QUESTIONS ON THE MATERIAL =>
1) State whether each statement agrees with the hiking passage: (a) Amos chased a cabbage white butterfly; (b) the narrator caught up with the two hikers and the wolfhound; (c) the narrator concluded the distant drumming came from a woodpecker. For each, answer yes or no and quote the deciding words.
2) List every kind of bird named in the hiking passage.
3) Transcribe the hiking passage from "The gift of" to "stay a while.".

TEXT BLOCK =>
★ ★ ★

Tunnel-like single lane footpath of the Janie Trail.

And then they were gone. The two hikers and the big wolfhound must have branched off to one of the lower trails off the northern flank. Amos looked relieved when I told him "it's okay" and we began our descent. I went slowly, watching the right-of-way for animals and the sky for hawks. Amos tasted flowers and chased a cabbage white butterfly. We never did catch up with those hikers and the wolfhound. We re-entered the forest on an old wagon road and into the shade which made Amos very happy. Being a black hound in bright hot sun has its draw-backs on a hot day. As I took a drink of water from my bottle, he fell over and luxuriated on the cool gravel.  He was immeasurably content to lie there and nap.

Smooth and wide gravel bed of an old road make the way for the East Loop Trail.

The gift of old woods is best appreciated sitting still and listening, looking, and breathing in the sweet forest air. While Amos napped I sat down and listened to warblers and thrushes. A towhee called from the leafy forest floor and an ovenbird hopped on and off the road to catch ants and crawling things in the gravel. In the distance I thought I heard drumming. Could it be a grouse? It was too rapid and low-pitched to be a woodpecker. This are the kind of woods that beg for you to sit and stay a while.

Frost-shatter talus slopes hide springs that erupt from the rock into the path.

★ ★ ★

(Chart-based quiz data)
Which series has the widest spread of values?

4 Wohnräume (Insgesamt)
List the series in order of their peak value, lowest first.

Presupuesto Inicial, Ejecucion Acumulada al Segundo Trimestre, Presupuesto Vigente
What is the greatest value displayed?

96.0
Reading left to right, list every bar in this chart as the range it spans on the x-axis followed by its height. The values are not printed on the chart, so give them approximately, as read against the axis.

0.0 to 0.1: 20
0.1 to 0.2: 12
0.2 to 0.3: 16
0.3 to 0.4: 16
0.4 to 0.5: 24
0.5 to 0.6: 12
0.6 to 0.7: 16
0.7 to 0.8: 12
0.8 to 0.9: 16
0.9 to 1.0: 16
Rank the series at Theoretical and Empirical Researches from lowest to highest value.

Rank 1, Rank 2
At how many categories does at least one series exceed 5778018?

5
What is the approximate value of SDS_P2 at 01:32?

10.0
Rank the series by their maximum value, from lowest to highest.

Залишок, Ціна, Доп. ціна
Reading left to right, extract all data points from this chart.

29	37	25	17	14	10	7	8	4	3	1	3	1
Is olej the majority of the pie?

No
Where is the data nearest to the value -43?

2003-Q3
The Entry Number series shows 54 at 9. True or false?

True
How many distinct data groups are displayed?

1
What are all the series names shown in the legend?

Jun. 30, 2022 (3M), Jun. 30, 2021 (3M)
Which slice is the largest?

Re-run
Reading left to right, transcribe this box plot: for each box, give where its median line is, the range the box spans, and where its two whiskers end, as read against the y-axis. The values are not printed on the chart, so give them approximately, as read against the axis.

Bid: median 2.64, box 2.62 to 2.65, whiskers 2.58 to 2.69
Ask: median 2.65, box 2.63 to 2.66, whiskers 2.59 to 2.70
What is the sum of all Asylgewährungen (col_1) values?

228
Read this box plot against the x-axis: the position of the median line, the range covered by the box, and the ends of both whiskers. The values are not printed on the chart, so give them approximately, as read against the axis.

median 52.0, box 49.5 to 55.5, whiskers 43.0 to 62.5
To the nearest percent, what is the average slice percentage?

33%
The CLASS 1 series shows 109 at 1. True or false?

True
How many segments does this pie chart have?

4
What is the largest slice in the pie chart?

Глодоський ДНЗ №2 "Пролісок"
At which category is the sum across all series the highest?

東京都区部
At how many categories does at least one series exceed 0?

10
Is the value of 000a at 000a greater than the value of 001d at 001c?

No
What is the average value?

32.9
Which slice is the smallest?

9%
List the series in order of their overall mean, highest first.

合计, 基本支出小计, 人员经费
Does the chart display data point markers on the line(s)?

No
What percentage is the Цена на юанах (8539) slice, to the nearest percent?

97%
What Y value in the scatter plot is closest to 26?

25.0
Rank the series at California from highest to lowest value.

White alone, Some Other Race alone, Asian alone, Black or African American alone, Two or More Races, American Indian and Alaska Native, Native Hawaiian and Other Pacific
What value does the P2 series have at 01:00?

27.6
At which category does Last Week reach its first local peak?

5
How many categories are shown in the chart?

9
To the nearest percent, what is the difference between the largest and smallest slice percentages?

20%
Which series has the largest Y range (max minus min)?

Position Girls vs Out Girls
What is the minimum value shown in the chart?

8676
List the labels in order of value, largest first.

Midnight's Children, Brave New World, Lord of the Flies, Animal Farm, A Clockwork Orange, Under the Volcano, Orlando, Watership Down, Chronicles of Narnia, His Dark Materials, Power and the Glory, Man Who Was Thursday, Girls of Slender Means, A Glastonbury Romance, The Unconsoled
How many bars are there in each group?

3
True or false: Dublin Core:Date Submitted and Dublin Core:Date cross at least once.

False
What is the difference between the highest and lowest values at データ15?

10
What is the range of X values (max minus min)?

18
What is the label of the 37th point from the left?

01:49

★ ★ ★

EXPECTED RESPONSES =>
1)
(a) Yes: "Amos tasted flowers and chased a cabbage white butterfly."
(b) No: "We never did catch up with those hikers and the wolfhound."
(c) No: "It was too rapid and low-pitched to be a woodpecker."

2) hawks, warblers, thrushes, towhee, ovenbird, grouse, woodpecker

3)
The gift of old woods is best appreciated sitting still and listening, looking, and breathing in the sweet forest air. While Amos napped I sat down and listened to warblers and thrushes. A towhee called from the leafy forest floor and an ovenbird hopped on and off the road to catch ants and crawling things in the gravel. In the distance I thought I heard drumming. Could it be a grouse? It was too rapid and low-pitched to be a woodpecker. This are the kind of woods that beg for you to sit and stay a while.